本文 ::

^^^^

上の航空写真でも解るように、神田川沿いの低地は私が子供の頃でも水田だったし、中世でもこういう川沿いに在地領主は開発を進めていました。しかし、それらの地名がついたとき、誰の正用、佃であったのかは全く解りません。高井戸が文献に出てくるのは小田原北条氏の時代。北条氏綱が1555年に検地を行ったあと、1559年(永禄2)の「小田原衆所領役帳」に「大橋(苗字のみ)、20貫文 無礼、高井堂」とあるのが初出で、「無礼」は「牟礼」、「高井堂」が「高井戸」です。

^^^^

データ一覧 ::
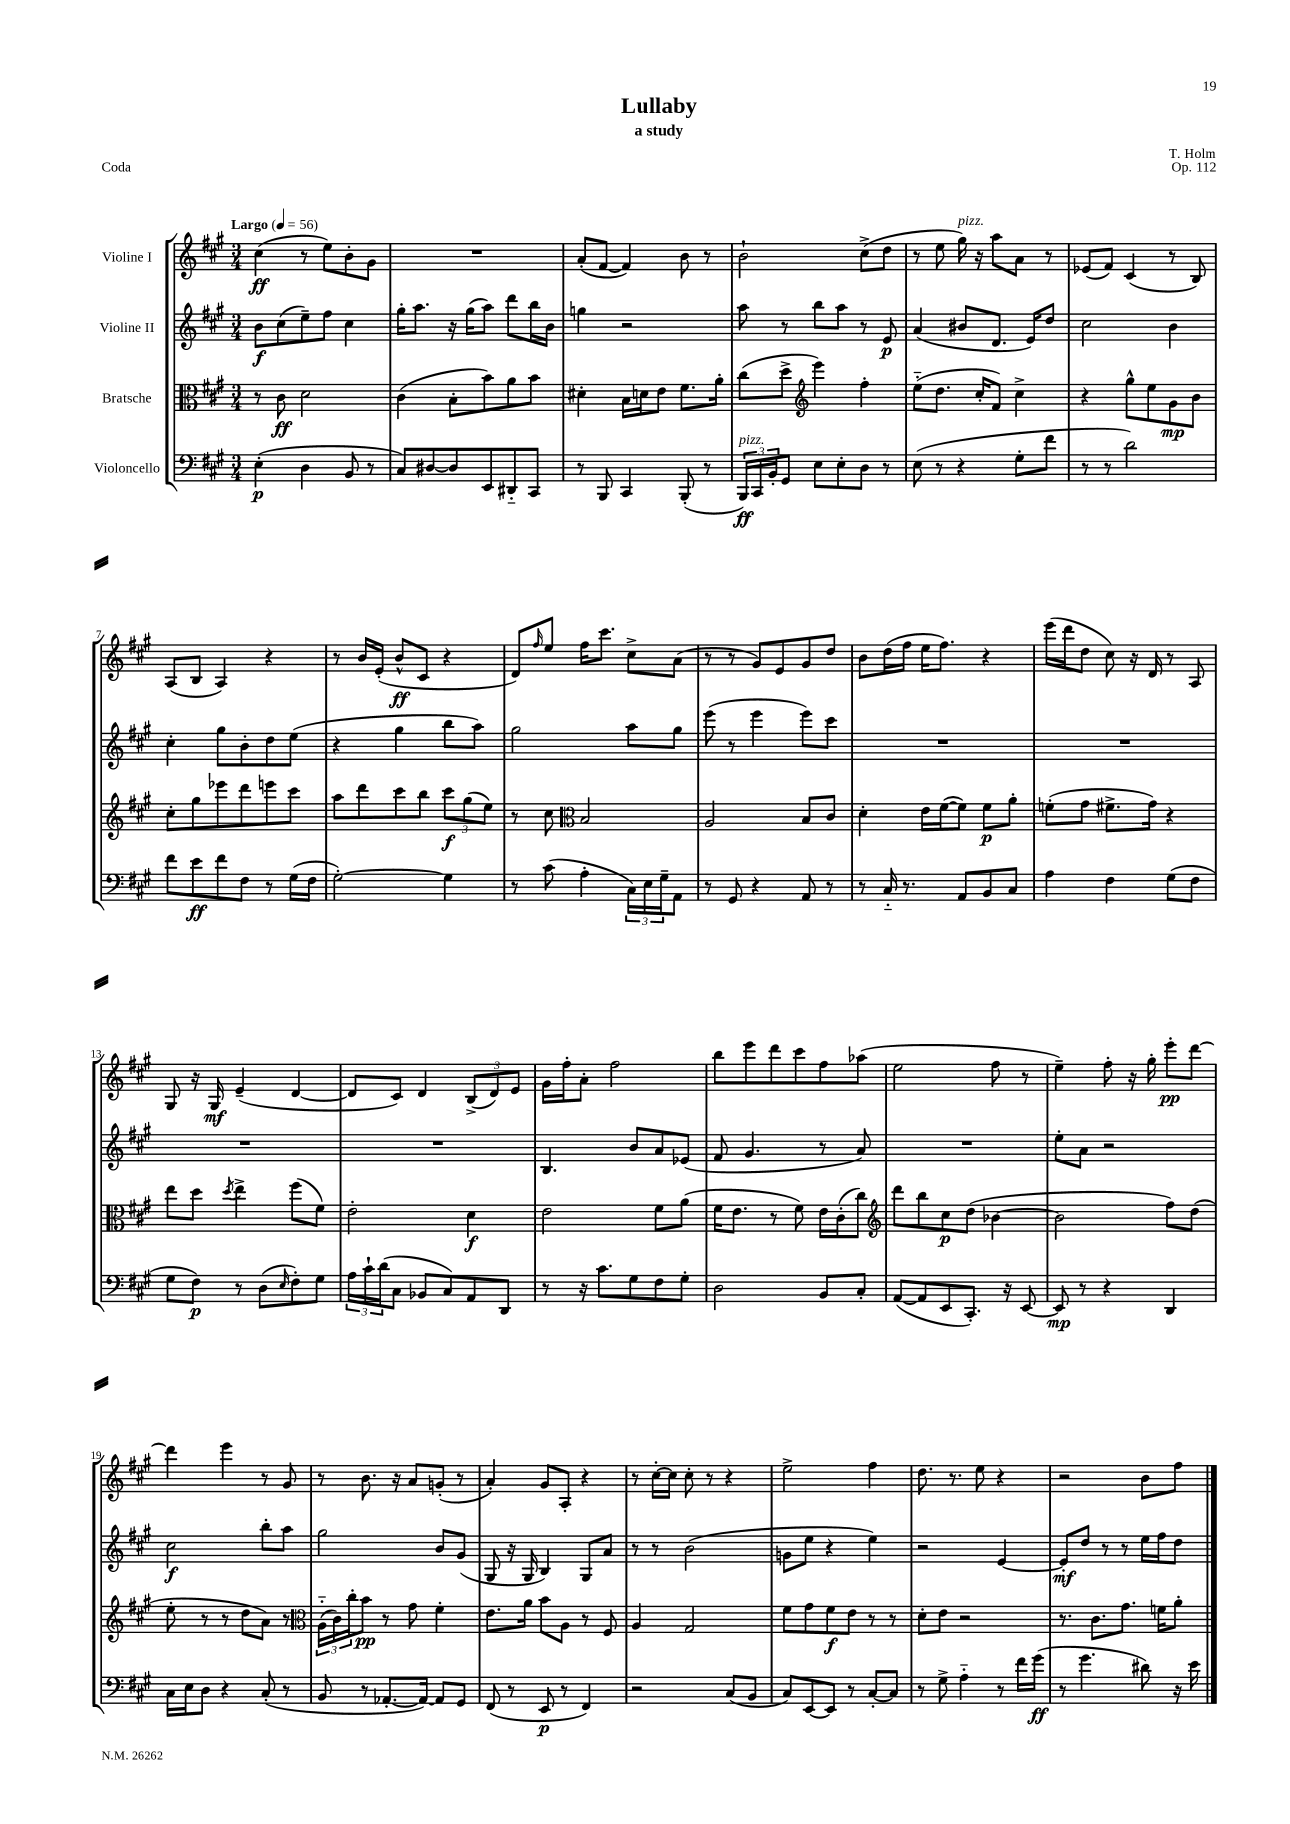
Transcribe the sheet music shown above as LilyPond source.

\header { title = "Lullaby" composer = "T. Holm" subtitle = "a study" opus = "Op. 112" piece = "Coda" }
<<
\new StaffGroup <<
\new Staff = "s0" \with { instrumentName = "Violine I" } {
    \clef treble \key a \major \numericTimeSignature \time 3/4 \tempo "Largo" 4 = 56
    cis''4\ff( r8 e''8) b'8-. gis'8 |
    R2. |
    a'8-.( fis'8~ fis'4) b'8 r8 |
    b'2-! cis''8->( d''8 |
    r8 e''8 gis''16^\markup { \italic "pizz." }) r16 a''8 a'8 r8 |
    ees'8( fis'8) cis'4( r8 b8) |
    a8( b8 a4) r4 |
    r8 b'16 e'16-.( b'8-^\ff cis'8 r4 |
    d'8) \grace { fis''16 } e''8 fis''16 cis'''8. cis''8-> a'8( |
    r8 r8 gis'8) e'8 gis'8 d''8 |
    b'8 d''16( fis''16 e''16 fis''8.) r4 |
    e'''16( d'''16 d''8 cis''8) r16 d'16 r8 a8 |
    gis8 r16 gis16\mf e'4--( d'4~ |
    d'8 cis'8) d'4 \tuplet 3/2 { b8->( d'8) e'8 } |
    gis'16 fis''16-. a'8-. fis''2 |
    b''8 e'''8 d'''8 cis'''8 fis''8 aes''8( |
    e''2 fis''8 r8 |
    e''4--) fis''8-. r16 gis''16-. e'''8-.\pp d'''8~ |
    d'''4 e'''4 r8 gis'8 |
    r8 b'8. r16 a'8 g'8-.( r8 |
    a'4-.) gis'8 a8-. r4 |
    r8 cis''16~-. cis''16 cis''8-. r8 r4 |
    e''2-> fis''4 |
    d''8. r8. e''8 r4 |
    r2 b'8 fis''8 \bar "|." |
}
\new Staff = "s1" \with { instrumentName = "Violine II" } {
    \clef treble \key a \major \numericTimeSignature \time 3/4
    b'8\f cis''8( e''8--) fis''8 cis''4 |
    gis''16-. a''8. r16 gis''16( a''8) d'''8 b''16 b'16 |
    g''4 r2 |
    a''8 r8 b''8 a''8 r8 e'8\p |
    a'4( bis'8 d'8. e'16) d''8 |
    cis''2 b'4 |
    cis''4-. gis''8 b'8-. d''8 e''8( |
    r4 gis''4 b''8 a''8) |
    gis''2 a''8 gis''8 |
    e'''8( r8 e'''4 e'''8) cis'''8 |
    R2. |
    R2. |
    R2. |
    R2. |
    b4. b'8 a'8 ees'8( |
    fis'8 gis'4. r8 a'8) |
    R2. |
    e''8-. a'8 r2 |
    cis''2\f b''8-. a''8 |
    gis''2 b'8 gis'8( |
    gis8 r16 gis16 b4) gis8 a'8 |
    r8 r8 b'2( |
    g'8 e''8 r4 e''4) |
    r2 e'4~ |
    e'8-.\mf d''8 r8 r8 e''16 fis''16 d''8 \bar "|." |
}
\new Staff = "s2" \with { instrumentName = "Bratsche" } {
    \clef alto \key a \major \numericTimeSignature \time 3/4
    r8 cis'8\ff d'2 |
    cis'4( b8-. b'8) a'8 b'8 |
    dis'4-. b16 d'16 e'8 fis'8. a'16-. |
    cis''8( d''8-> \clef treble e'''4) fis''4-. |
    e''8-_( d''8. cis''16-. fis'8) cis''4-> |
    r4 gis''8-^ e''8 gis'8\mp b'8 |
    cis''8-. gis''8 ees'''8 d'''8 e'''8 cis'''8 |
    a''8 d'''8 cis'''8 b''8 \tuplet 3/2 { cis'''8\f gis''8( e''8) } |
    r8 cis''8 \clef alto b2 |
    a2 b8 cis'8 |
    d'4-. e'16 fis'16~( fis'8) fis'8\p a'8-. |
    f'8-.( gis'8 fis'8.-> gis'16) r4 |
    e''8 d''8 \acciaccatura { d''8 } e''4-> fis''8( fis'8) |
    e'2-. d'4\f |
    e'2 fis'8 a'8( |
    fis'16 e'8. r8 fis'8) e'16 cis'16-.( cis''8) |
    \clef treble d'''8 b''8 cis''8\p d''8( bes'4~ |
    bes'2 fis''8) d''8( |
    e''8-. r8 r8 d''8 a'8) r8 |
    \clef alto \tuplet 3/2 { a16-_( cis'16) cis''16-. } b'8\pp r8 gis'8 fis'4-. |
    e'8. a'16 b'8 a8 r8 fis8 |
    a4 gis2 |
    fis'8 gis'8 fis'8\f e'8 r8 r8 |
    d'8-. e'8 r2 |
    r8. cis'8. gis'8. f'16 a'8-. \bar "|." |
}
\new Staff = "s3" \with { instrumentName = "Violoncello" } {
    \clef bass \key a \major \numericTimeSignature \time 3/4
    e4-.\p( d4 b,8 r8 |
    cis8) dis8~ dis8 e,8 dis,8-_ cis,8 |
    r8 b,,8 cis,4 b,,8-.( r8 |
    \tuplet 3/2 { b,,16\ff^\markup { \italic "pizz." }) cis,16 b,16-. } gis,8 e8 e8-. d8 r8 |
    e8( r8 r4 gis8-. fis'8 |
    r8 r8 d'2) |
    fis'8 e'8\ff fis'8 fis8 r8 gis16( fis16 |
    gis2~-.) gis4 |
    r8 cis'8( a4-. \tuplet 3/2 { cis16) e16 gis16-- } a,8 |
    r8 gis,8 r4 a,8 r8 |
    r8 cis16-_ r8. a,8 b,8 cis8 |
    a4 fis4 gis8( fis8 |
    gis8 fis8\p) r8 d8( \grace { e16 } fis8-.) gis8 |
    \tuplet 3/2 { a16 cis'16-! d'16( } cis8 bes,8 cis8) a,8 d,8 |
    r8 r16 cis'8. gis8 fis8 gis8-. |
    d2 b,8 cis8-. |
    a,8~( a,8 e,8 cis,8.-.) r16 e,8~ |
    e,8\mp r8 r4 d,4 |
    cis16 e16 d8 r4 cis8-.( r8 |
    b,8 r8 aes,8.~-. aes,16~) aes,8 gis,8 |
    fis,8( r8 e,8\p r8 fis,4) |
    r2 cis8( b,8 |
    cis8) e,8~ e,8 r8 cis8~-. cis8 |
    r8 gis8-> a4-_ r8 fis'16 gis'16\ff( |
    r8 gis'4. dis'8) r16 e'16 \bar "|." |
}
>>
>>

^^^^

作業の指示 ::
- 1) 本文のうち「上の航空写真でも解るように、」で始まり「は「牟礼」、「高井堂」が「高井戸」です。」で終わる部分を、一字も変えずに書き写してください。
- 2) 本文によると、高井戸の名が初めて文献に出てくるのは何年の何という記録ですか。
本文だけを手がかりにしてください。

練習問題の解答 ::
- 1)
上の航空写真でも解るように、神田川沿いの低地は私が子供の頃でも水田だったし、中世でもこういう川沿いに在地領主は開発を進めていました。しかし、それらの地名がついたとき、誰の正用、佃であったのかは全く解りません。高井戸が文献に出てくるのは小田原北条氏の時代。北条氏綱が1555年に検地を行ったあと、1559年(永禄2)の「小田原衆所領役帳」に「大橋(苗字のみ)、20貫文 無礼、高井堂」とあるのが初出で、「無礼」は「牟礼」、「高井堂」が「高井戸」です。

- 2) 1559年(永禄2)の「小田原衆所領役帳」です。